■ The task ■
Wherever "pixels" appears in the records below, copy the line that holds it.

■ Recorded data ■
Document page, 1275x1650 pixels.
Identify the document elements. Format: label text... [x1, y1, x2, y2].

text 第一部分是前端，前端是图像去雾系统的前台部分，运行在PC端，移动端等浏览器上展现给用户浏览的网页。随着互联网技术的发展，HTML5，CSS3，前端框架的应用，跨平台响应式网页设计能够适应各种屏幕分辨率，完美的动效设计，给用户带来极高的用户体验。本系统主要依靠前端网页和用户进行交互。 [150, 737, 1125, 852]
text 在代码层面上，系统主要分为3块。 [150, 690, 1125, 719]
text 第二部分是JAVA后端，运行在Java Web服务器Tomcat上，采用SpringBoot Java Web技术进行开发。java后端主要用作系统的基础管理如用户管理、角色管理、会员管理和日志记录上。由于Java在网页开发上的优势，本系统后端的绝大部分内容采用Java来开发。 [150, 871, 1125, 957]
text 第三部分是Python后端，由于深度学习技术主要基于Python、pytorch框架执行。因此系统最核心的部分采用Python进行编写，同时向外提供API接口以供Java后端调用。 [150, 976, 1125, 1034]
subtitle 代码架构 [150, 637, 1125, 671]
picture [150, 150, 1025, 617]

---

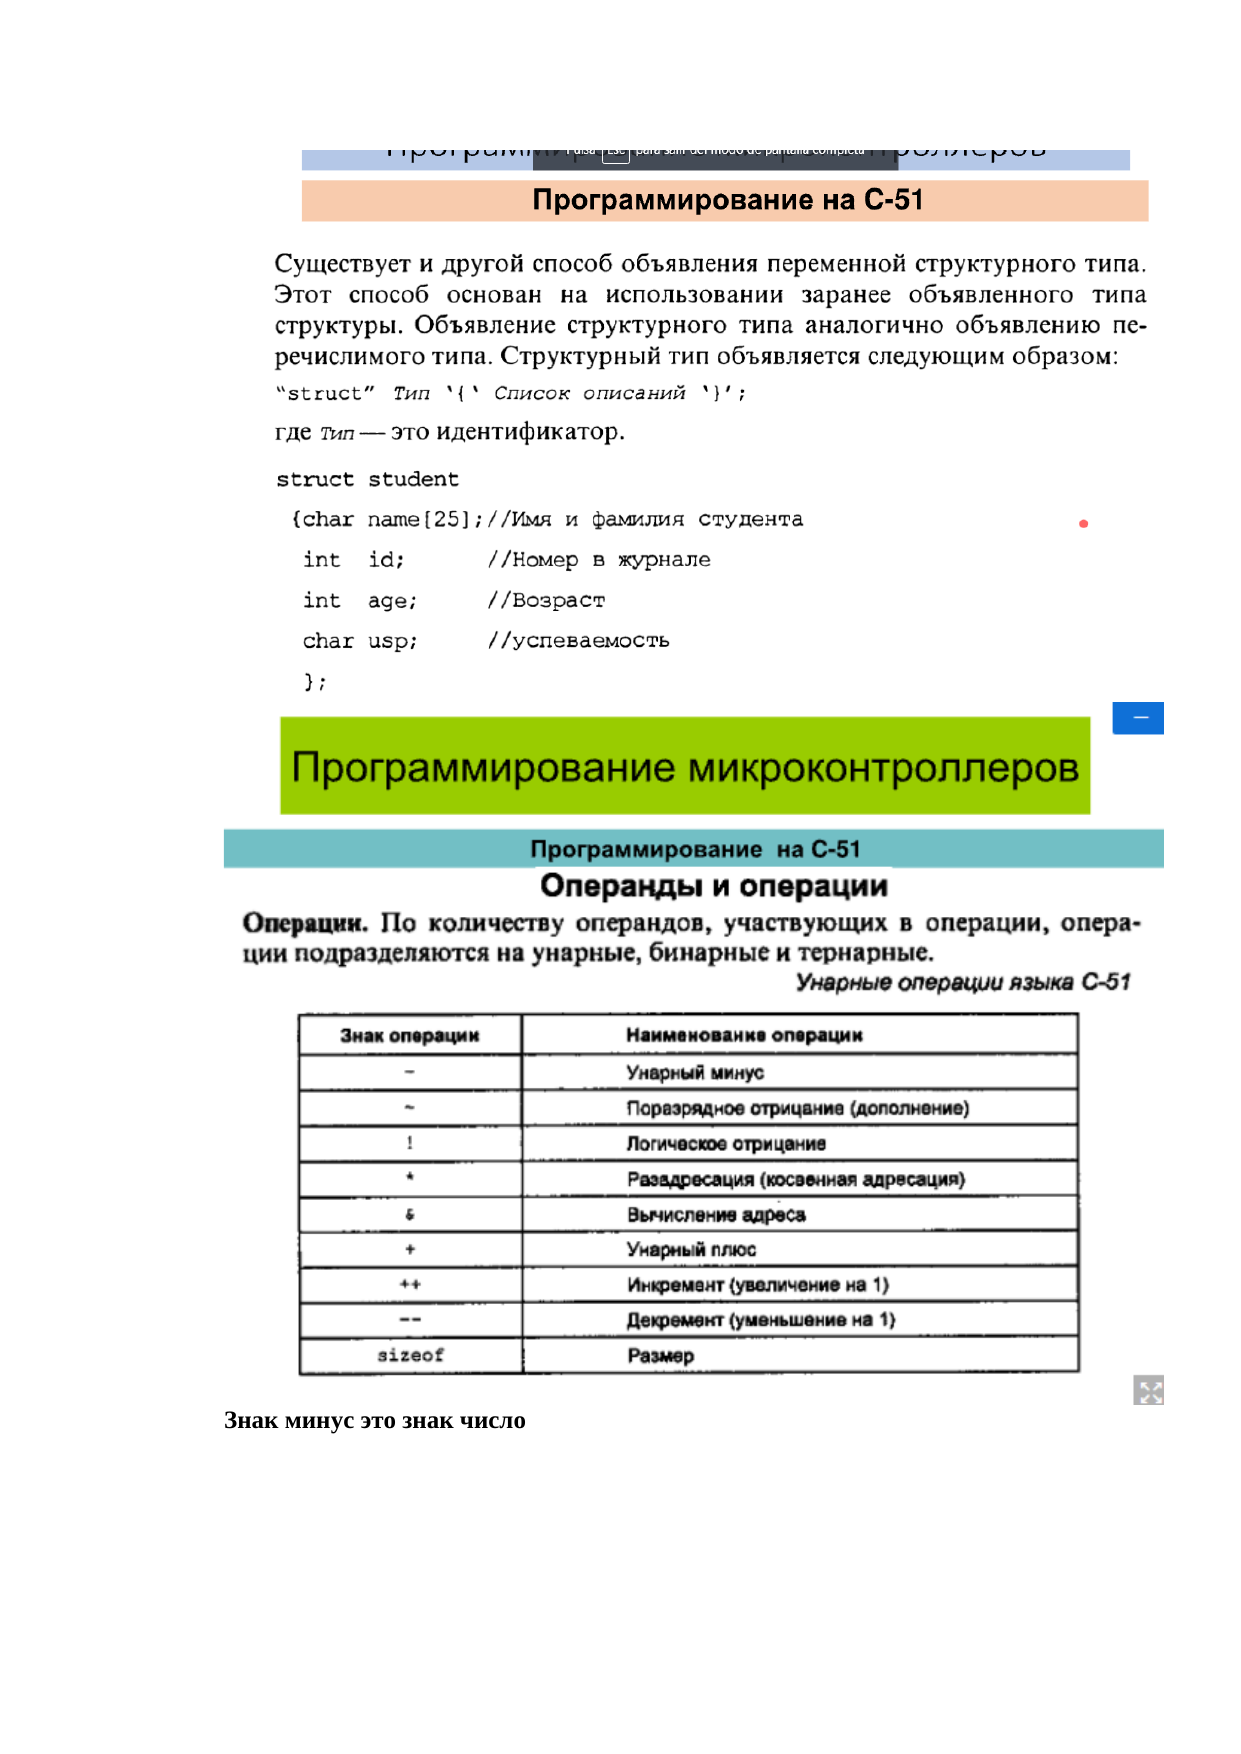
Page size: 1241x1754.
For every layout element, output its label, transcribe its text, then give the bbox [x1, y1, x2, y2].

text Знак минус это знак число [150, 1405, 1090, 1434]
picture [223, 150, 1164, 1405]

* * *

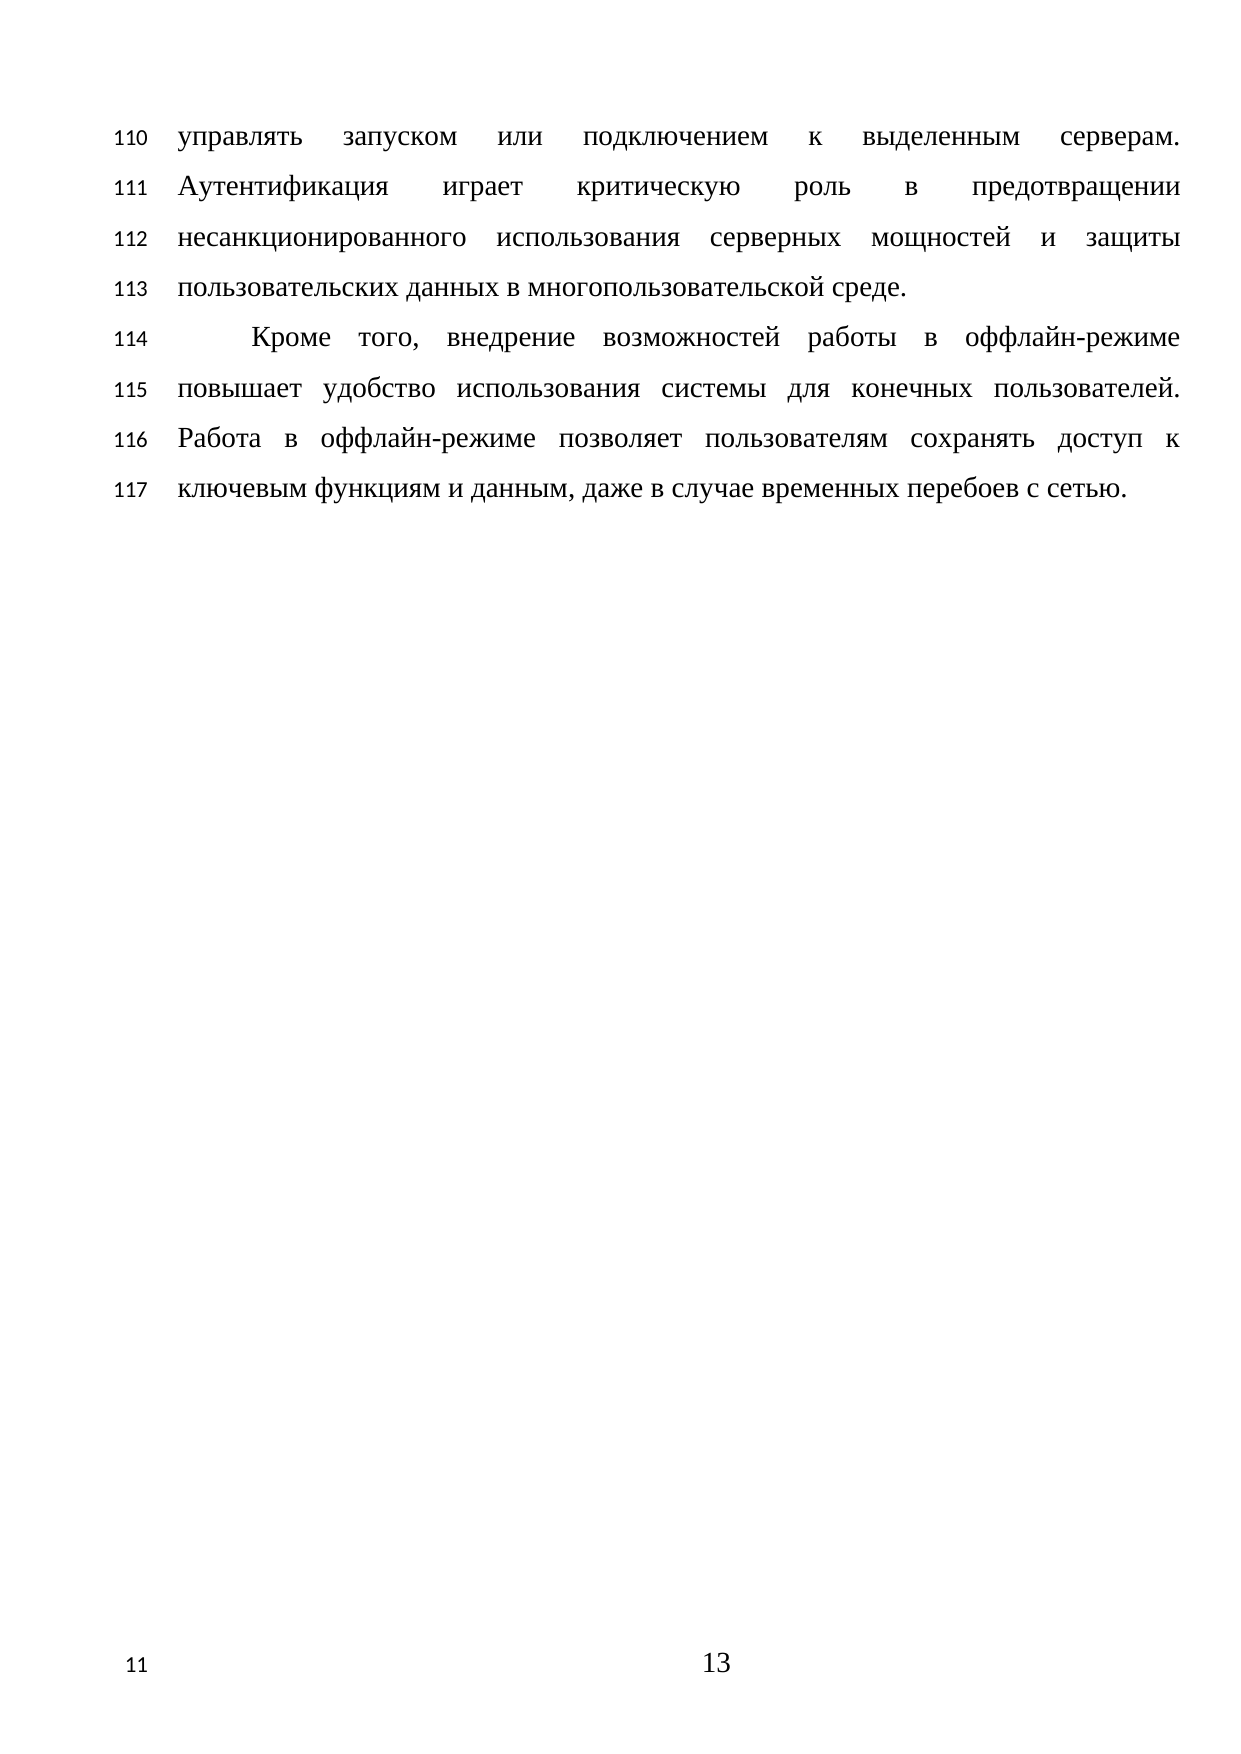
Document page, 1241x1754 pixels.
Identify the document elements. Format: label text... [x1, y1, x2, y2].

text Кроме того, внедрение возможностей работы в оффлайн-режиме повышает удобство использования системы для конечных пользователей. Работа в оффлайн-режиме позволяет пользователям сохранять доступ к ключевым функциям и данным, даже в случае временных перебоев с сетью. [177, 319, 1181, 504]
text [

■ Your response ■
Document page, 1275x1650 pixels.
Document page, 1241x1754 pixels.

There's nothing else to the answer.